Ultrafast Spin Density Wave Transition in Chromium Governed by Thermalized Electron Gas

The energy and momentum selectivity of time- and angle-resolved photoemission spectroscopy is exploited to address the ultrafast dynamics of the antiferromagnetic spin density wave (SDW) transition photoexcited in epitaxial thin films of chromium. We are able to quantitatively extract the evolution of the SDW order parameter $\mathrm{\Delta }$ through the ultrafast phase transition and show that $\mathrm{\Delta }$ is governed by the transient temperature of the thermalized electron gas, in a mean field description.

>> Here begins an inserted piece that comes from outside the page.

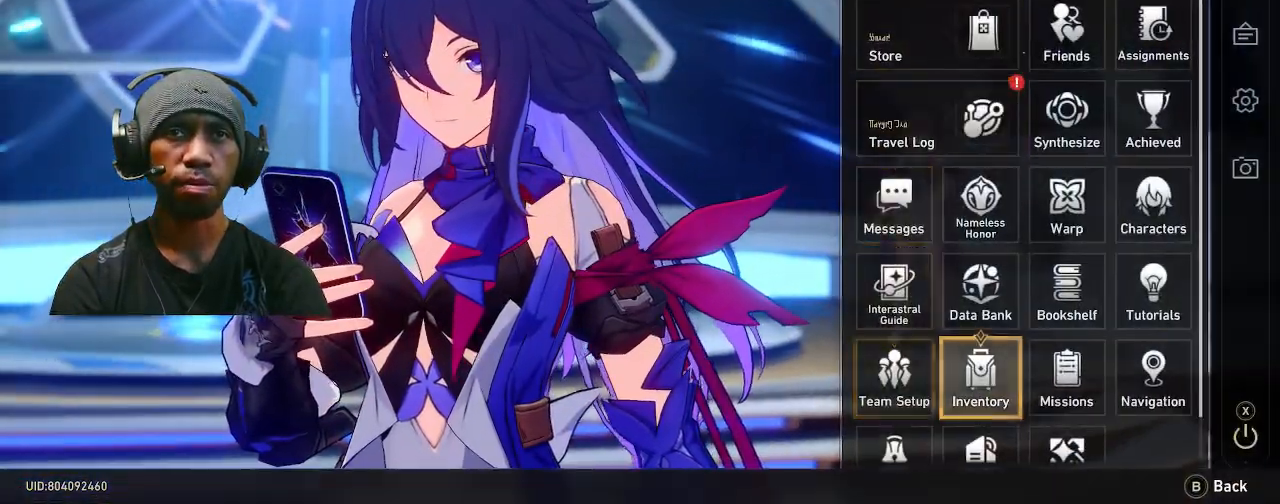
{"dt_ms": 1000, "buttons": [], "left_stick": "center", "right_stick": "center"}
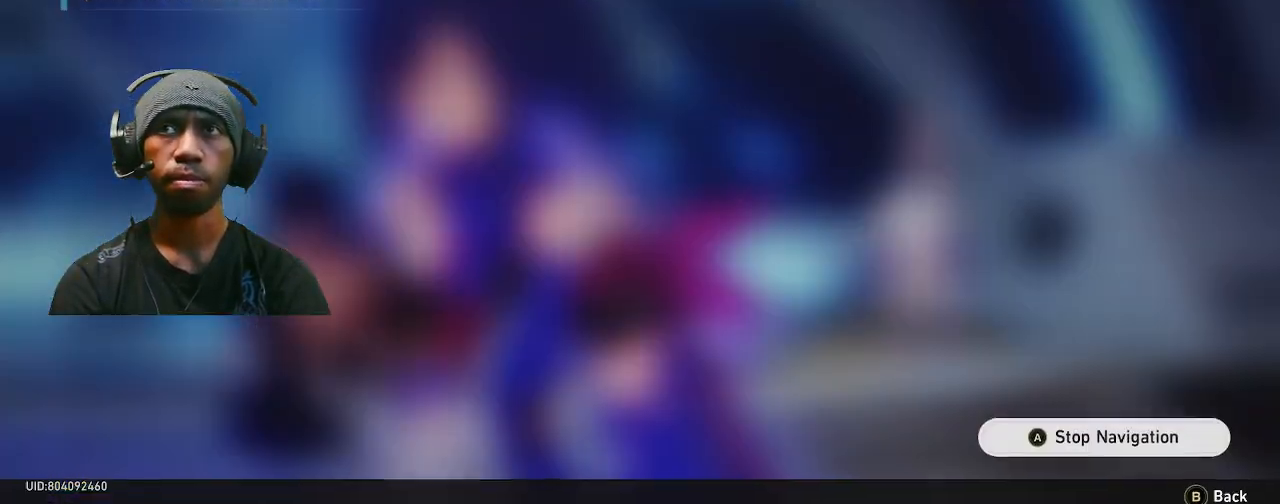
{"dt_ms": 500, "buttons": [], "left_stick": "center", "right_stick": "center", "events": []}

The complete destruction of SDW order on a sub-100 fs time scale is observed, much faster than for conventional charge density wave materials. Our results reveal that equilibrium concepts for phase transitions such as the order parameter may be utilized even in the strongly nonadiabatic regime of ultrafast photoexcitation.

Figure 1

(a) Schematic pump-probe experiment of the Cr(110) thin film. (b) Schematic Fermi surface and surface Brillouin zone of Cr. Electron pockets are contained within solid black lines while hole pockets are colored cyan. The hexagon marks the (110) surface projected Brillouin zone. (c) Electronic structure of Cr(110) thin film measured along the dotted arrow in Fig. 1. The spin density wave (SDW) band is marked by a white arrow.

Figure 2

ARPES images obtained with 40 eV probe energy (a) in thermal equilibrium at a delay of $-200\mathrm{fs}$ (XUV probe pulse before pump pulse) and (b) following optical excitation at 200 fs delay. The dotted box highlights the area considered in the simulation as presented in Fig. 4. (c) Difference image between the images shown in (a) and (b). In the false color plot red and blue marks intensity increase and decrease, respectively. (d) Transient rigid shift of the energy distribution curves (EDCs). The solid black line is a guide to the eye.

Figure 3

(a) Fermi distribution extracted from region SR indicated in Fig. 2 at various pulse delays. (b) Electronic temperature extracted from the Fermi distribution as a function of pulse delay. The solid black line is a guide to the eye. (c) Electronic temperature (solid black line) and associated order parameter (red markers) calculated as a function of pulse delay. The dotted line marks the SDW transition temperature. (d) Dynamics of the normalized SDW band intensity in the region marked SDW in Fig. 2 for both experiment (markers) and simulation (solid line). An arrow marks the point at which $\mathrm{\Delta }$ transitions from 0 to a finite value. The color background in (c) and (d) highlights the region where the SDW is in the ground (blue) and excited (orange) state.

Figure 4

Snapshots of the simulated electronic structure at $-200$, 50, and 500 fs in the region highlighted in Fig. 2. Following pump excitation both the order parameter and the rigid shift ($\delta \epsilon$) change transiently, leading to a reduction of spectral weight in the analyzed region. Initial excitation leads to the transition to the paramagnetic phase (50 fs), which relaxes into the SDW phase once $T_e<T_{\mathrm{SDW}}$ (500 fs). Dotted lines in the bottom left panel are guides to the eye following the dispersion in both branches of the renormalized dispersion. The difference image between $-200$ and 50 fs highlights the redistrubution of intensity as observed in the experiment [Fig. 2].